Leblanc continues: “The single-family home segment remains particularly heated, supported by the arrival of residents from Montreal and Quebec City seeking a new lifestyle and greater affordability. In addition, the development of major industrial projects, such as the vehicle battery plant in Bécancour, is attracting new workers and their families, which is maintaining strong demand for this type of property in the region. Trois-Rivières continues to offer an affordable option for families and first-time buyers, where properties remain highly sought after.”

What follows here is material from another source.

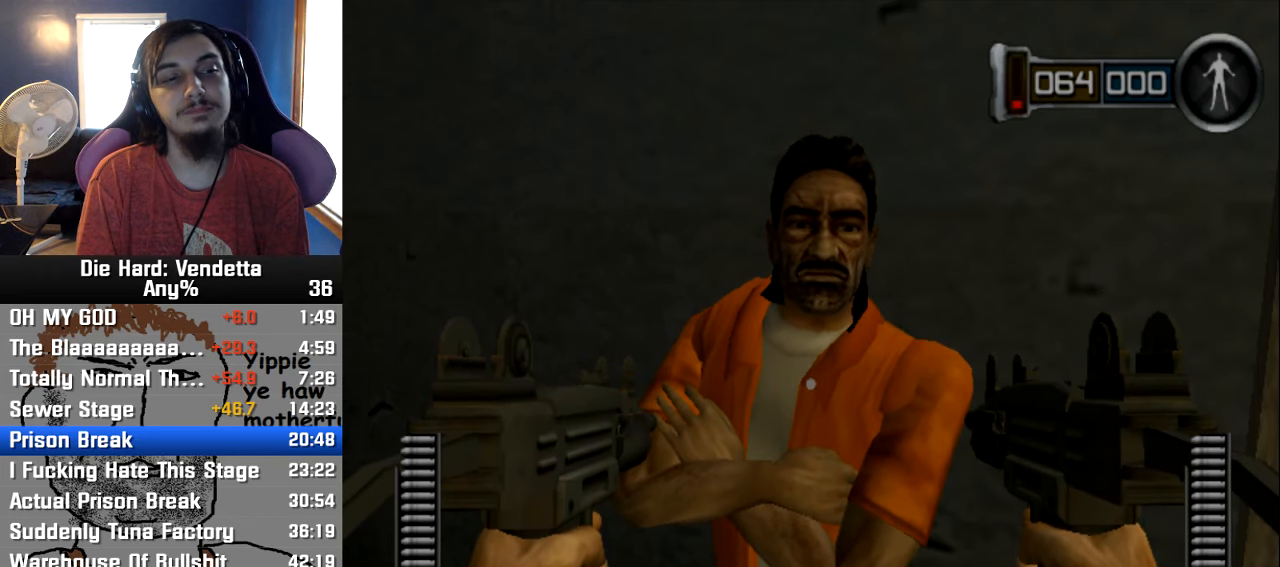
{"buttons": [], "left_stick": "center", "right_stick": "center", "events": [[67, "A", "down"], [167, "A", "up"], [234, "A", "down"], [334, "A", "up"], [417, "A", "down"], [500, "A", "up"]]}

Royal LePage 2026 Quebec Market Survey Forecast Table: rlp.ca/table-2026-forecast-QC
About the Royal LePage Market Survey Forecast
The Royal LePage forecast provides year-over-year price predictions for the five largest urban markets in the province of Quebec. Prices presented are based on the Royal LePage House Price Survey, produced quarterly through the use of company data in addition to data and analytics from RPS Real Property Solutions, the trusted source for residential real estate intelligence and analytics in Canada. Provincial price estimates have been updated to include all regions within the province and therefore may vary from previous reports. Additionally, commentary on housing market trends and data on price and forecast values are provided by Royal LePage residential real estate experts, based on their opinions and market knowledge.
About Royal LePage
Serving Canadians since 1913, Royal LePage is the country’s leading provider of services to real estate brokerages, with a network of approximately 20,000 real estate professionals in over 670 locations nationwide. Royal LePage is the only Canadian real estate company to have its own charitable foundation, the Royal LePage® Shelter Foundation™, which has been dedicated to supporting women’s shelters and domestic violence prevention programs for more than 25 years. Royal LePage is a Bridgemarq Real Estate Services® company, a TSX-listed corporation trading under the symbol TSX:BRE. For more information, please visit www.royallepage.ca.
Royal LePage® is a registered trademark of Royal Bank of Canada and is used under licence by Bridgemarq Real Estate Services®.
Media contact:
Appolline Risacher
Burson on behalf of Royal LePage
appolline.risacher@bursonglobal.com
418-559-8930
[1] Royal LePage’s aggregate prices are calculated using a weighted average of the median values of all housing types collected. Provincial price estimates have been updated to include all regions within the province and therefore may vary from previous reports.
[2] Price data, which includes both resale and new build, is provided by RPS Real Property Solutions, a leading Canadian valuation company. Price forecast reflects Q4 2026 over Q4 2025 projections.